--- Your assignment ---
Which lines below include "each"? Copy them all.

--- Data supplied ---
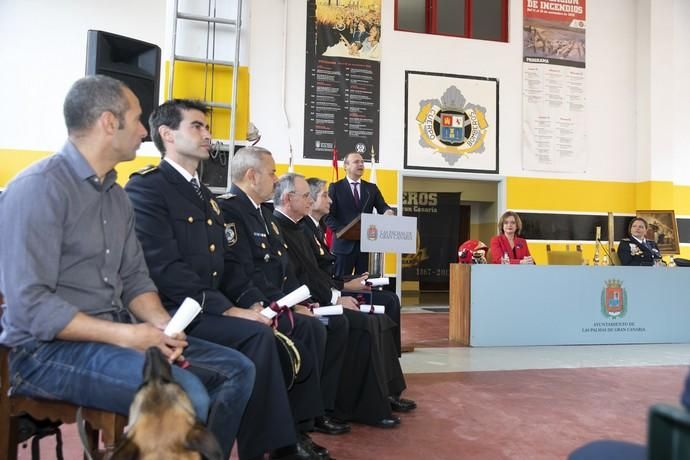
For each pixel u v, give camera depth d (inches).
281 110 303.3
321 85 307.9
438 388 148.8
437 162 321.4
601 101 344.5
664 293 232.1
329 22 309.4
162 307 75.1
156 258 82.0
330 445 104.2
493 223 343.9
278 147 302.8
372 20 314.8
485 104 328.5
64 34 288.5
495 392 145.0
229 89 236.7
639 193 345.1
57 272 61.9
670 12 343.3
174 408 48.5
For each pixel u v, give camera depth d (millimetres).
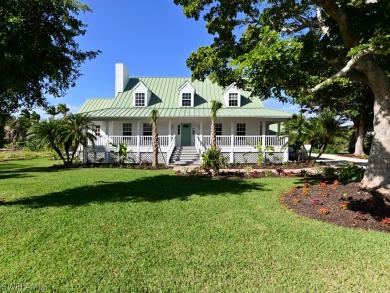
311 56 8328
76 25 7590
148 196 8172
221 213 6367
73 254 4082
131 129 22016
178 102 22562
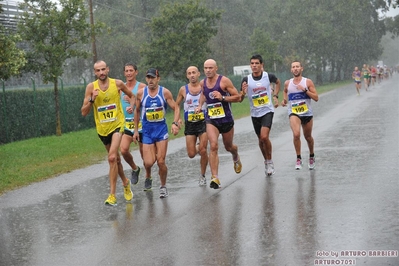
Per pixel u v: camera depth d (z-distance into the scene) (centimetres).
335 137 2856
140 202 1612
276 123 4031
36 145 3609
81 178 2147
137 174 1864
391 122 3419
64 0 4294
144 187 1819
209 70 1705
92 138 3859
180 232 1245
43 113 4600
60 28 4281
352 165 1983
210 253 1075
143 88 1669
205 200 1574
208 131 1708
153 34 6631
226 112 1744
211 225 1289
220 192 1673
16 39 3488
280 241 1123
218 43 11419
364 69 8212
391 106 4753
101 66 1570
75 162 2602
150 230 1282
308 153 2364
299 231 1188
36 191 1919
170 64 6438
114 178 1574
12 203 1733
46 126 4631
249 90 1855
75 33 4512
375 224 1205
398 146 2375
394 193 1500
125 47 8744
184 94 1780
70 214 1523
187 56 6444
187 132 1797
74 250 1164
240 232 1211
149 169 1747
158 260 1055
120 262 1061
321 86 13000
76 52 4416
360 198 1462
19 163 2689
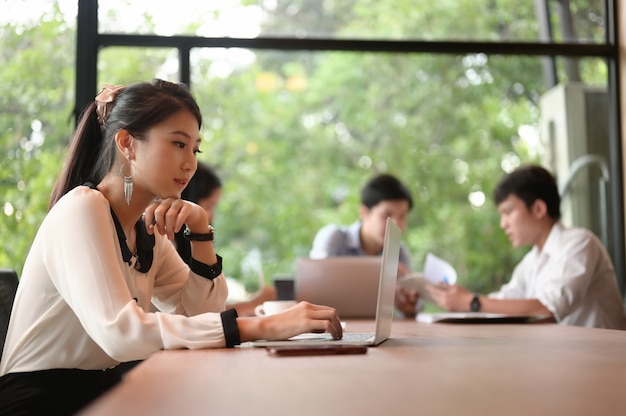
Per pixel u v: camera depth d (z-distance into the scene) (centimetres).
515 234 329
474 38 461
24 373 172
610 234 423
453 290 296
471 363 124
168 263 204
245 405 85
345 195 768
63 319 171
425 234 717
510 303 292
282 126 777
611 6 413
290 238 777
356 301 310
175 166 176
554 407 85
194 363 122
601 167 431
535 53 411
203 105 754
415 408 84
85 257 154
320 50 401
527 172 326
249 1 393
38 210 356
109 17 375
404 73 741
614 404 87
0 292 199
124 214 179
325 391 94
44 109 362
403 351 143
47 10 367
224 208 777
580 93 439
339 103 766
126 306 149
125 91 179
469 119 704
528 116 600
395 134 744
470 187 711
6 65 361
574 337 183
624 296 407
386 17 512
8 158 355
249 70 771
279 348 134
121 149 176
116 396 90
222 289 199
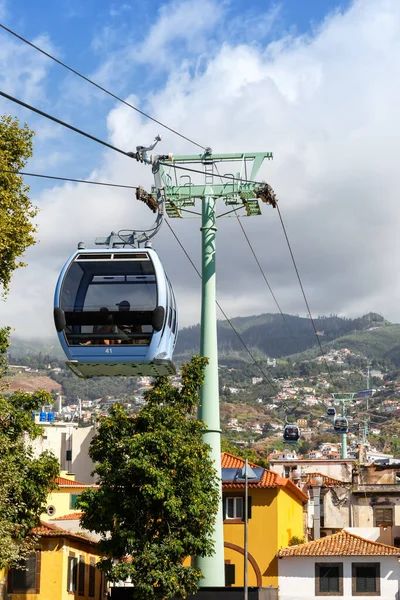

--- Solution ---
For each pixel u v, give camera depth d (inches).
For each pixel u v, give camera depth d (millimetres).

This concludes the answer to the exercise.